◆ 提示テキスト:
• • • •

2020年施行の改正民法で認められた「特別寄与料の請求」を解説。血縁関係にない介護者も遺産相続ができる?

東京都八王子市のひだまり法律事務所です。

 

2019年1月より、改正民法が順次施行されています。法律は、人々のよりどころ。特に民法は、皆様の暮らしに直接関わる事柄を数多く定めた法律です。改正が決まってからも、弁護士などの専門家たちがその影響について議論を深めていました。今、日本の後期高齢者(75歳以上)の人口は、約13%。日本の平均寿命は男性で約81歳、女性で約83歳。少なくない日本人が、遺産相続の問題に直面する確率が高くなっています。

 

そのためでしょうか。ちまたでは相続に関する書籍や特集が、続々と編まれています。相続に関する事柄を定めるのも民法です。相続のありかたも改正民法施行によって、変化してくるものと思われます。今回は、相続のありかたを変えることになる改正内容として注目されている「特別寄与料の請求」というキーワードについての基礎を解説します。

特別寄与料の請求とは?

特別寄与料で相続人の配偶者にも相続の機会が  

「特別寄与料の請求」をざっくりと説明するなら、亡くなられたご本人の配偶者の子供等相続人以外の親族が、相続人に金銭支払いを請求することです。このことを改正民法は権利として認めています。

 

民法 第1050条1項

被相続人に対して無償で療養看護その他の労務の提供をしたことにより被相続人の財産の維持又は増加について特別の寄与をした被相続人の親族(相続人、相続の放棄をした者及び第891条の規定に該当し又は廃除によってその相続権を失った者を除く。以下この条において「特別寄与者」という。)は、相続の開始後、相続人に対し、特別寄与者の寄与に応じた額の金銭(以下この条において「特別寄与料」という。)の支払を請求することができる。

 

特別寄与料の請求を認めるようになる背景

「特別寄与料の請求」が認められる背景には、日本の家族制度と高齢化社会が関係しています。

• • • •

データソースから取得したエントリ:
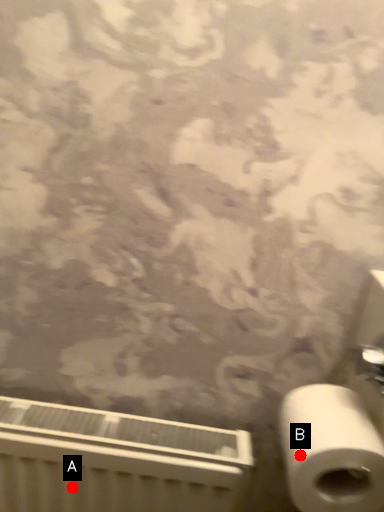
Question: Two points are circled on the image, labeled by A and B beside each circle. Which point is closer to the camera?

Choices:
 (A) A is closer
 (B) B is closer

Answer: (B)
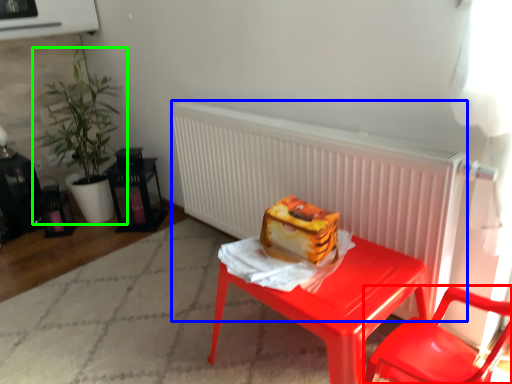
Question: Considering the real-world distances, which object is closest to chair (highlighted by a red box)? radiator (highlighted by a blue box) or houseplant (highlighted by a green box).

Choices:
 (A) radiator
 (B) houseplant

Answer: (A)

• • • •

◆ 課題一覧:
**a.** 特別寄与料の解説から、「2020年施行の改正民法で認」で始まり「特別寄与料の請求とは?」まで続く部分を一字一句そのまま返してもらえますか?
**b.** データソースから取得したすべてのエントリを、1行を1つの文字列とするJSONリストに書き直してもらえますか?空行は除き、画像は回答に含めないでください。

◆ 解答例:
**a.**
2020年施行の改正民法で認められた「特別寄与料の請求」を解説。血縁関係にない介護者も遺産相続ができる?

東京都八王子市のひだまり法律事務所です。

 

2019年1月より、改正民法が順次施行されています。法律は、人々のよりどころ。特に民法は、皆様の暮らしに直接関わる事柄を数多く定めた法律です。改正が決まってからも、弁護士などの専門家たちがその影響について議論を深めていました。今、日本の後期高齢者(75歳以上)の人口は、約13%。日本の平均寿命は男性で約81歳、女性で約83歳。少なくない日本人が、遺産相続の問題に直面する確率が高くなっています。

 

そのためでしょうか。ちまたでは相続に関する書籍や特集が、続々と編まれています。相続に関する事柄を定めるのも民法です。相続のありかたも改正民法施行によって、変化してくるものと思われます。今回は、相続のありかたを変えることになる改正内容として注目されている「特別寄与料の請求」というキーワードについての基礎を解説します。

特別寄与料の請求とは?

**b.**
[
  "Question: Two points are circled on the image, labeled by A and B beside each circle. Which point is closer to the camera?",
  "Choices:",
  " (A) A is closer",
  " (B) B is closer",
  "Answer: (B)",
  "Question: Considering the real-world distances, which object is closest to chair (highlighted by a red box)? radiator (highlighted by a blue box) or houseplant (highlighted by a green box).",
  "Choices:",
  " (A) radiator",
  " (B) houseplant",
  "Answer: (A)"
]